Finding the funny in the serious began early for Lear, when he was growing up working class in Connecticut. When he was nine years old he learned that his father was going to prison. “It was terrible,” he laughed. “I adored him.”

His father, convicted of selling fake bonds, was sent away to prison for three years. Lear still remembers a neighbor’s “words of wisdom”: “Puts his hand on my shoulder and says, ‘Well, you’re the man of the house now, Norman.’ And ‘There, there, a man doesn’t cry!’ Nine years old, I’m hearing that! I thought, well, teaches me a lot about the foolishness of the human condition. Ultimately it taught me that there’s humor everywhere, in every situation.”

Lear’s worldview was also shaped by trips to New York City, looking out the train window into the apartments of Harlem.

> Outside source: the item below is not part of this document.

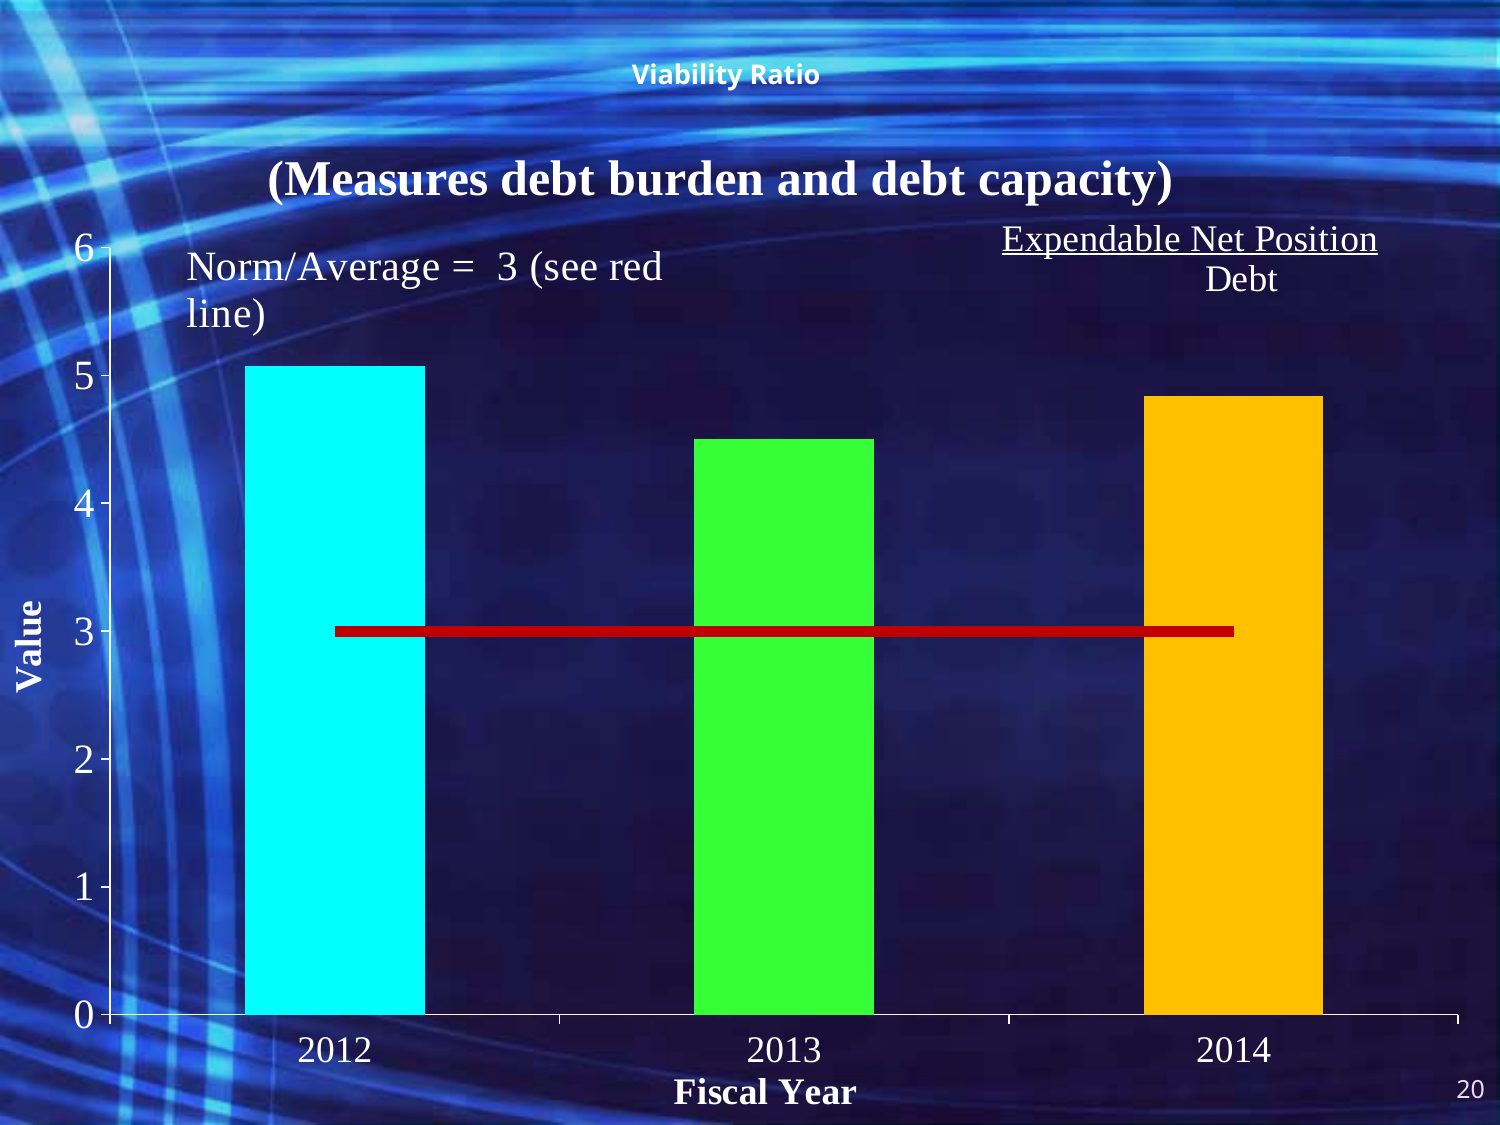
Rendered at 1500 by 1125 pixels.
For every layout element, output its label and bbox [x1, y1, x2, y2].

“The tenements felt like they were eight feet away. They were probably 30 feet — they were very close. And the windows leading into the apartments were very visible, and life inside those windows. And they were largely African-American. And I used to wonder about them. Who were these families? What were they thinking? What were their problems?

“I also had something in common with them. I knew by then that as Jewish kid, there were people who hated me simply for that reason. And I understood certainly by then that black people had it worse than I had it.”

A few years later, Lear would look out different windows and see African-Americans, this time high in the skies over Europe.

During World War II, Lear was a radio operator and gunner, flying more than 50 bombing missions over Germany and Italy. His escort during some of these dangerous flights: the famed all-black Tuskegee Airmen.

A few months ago, Lear met one of them, Professor Roscoe Brown, face-to-face for the first time.

“I shot down a jet over Berlin on a mission that you were on,” said Brown. “March 24, 1945.”

“How amazing is it that the two of us flew the same mission, over Berlin, no less,” Lear said.